• **WORK INSTRUCTIONS**:
• a. Answer these from the text about La Historia, one per line:
(i) Which label released it?
(ii) What is its length?
(iii) In what format was it released?
• b. From the text about La Historia, write out the passage from "Video by A.B." up to and including "October 21, 2003.".

Video by A.B. Quintanilla y Los Kumbia Kings
- Released: October 21, 2003
- Recorded: 1999–2003
- Genre: Cumbia
- Length: 49:40
- Label: EMI Latin

A.B. Quintanilla y Los Kumbia Kings chronology
|  | La Historia (2003) | Duetos (2005) |

= La Historia (Kumbia Kings video album) =

La Historia is a DVD by A.B. Quintanilla y Los Kumbia Kings. It was released on October 21, 2003.

• **DATASET CONTENT**:
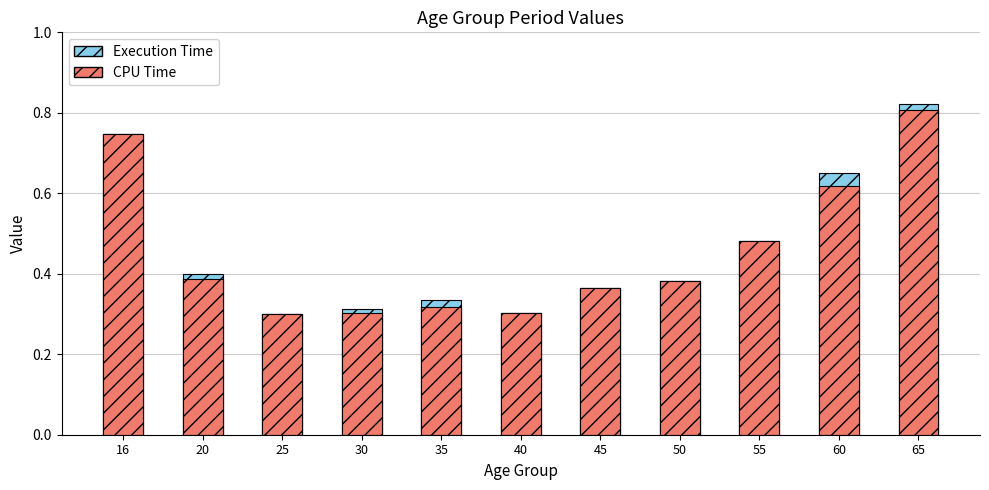

What is the maximum value for Execution Time?

0.8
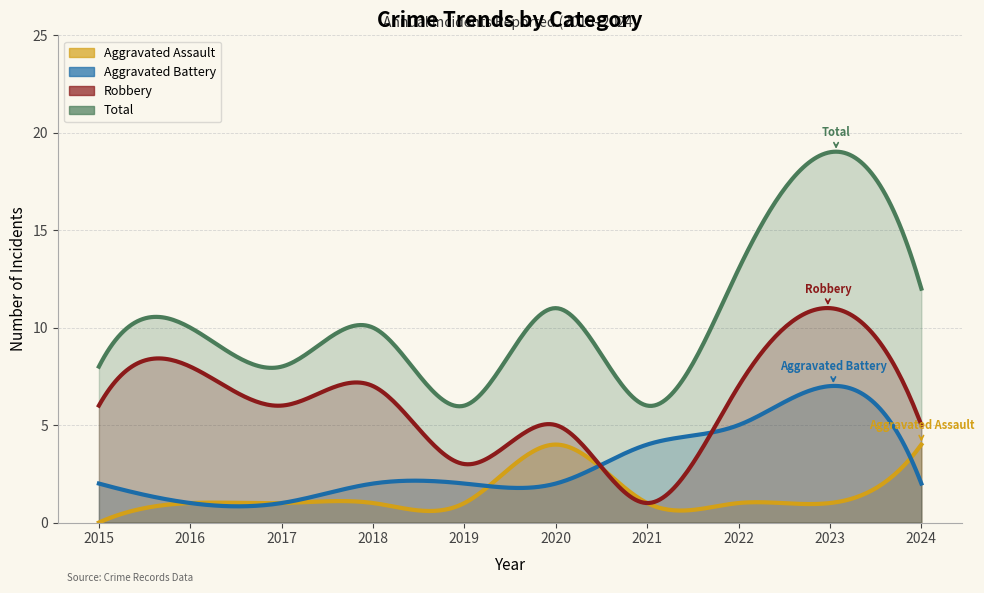

What is the sum of all Total values?

103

• **RESPONSES BY TASK**:
• a.
(i) EMI Latin
(ii) 49:40
(iii) DVD

• b.
Video by A.B. Quintanilla y Los Kumbia Kings
- Released: October 21, 2003
- Recorded: 1999–2003
- Genre: Cumbia
- Length: 49:40
- Label: EMI Latin

A.B. Quintanilla y Los Kumbia Kings chronology
|  | La Historia (2003) | Duetos (2005) |

= La Historia (Kumbia Kings video album) =

La Historia is a DVD by A.B. Quintanilla y Los Kumbia Kings. It was released on October 21, 2003.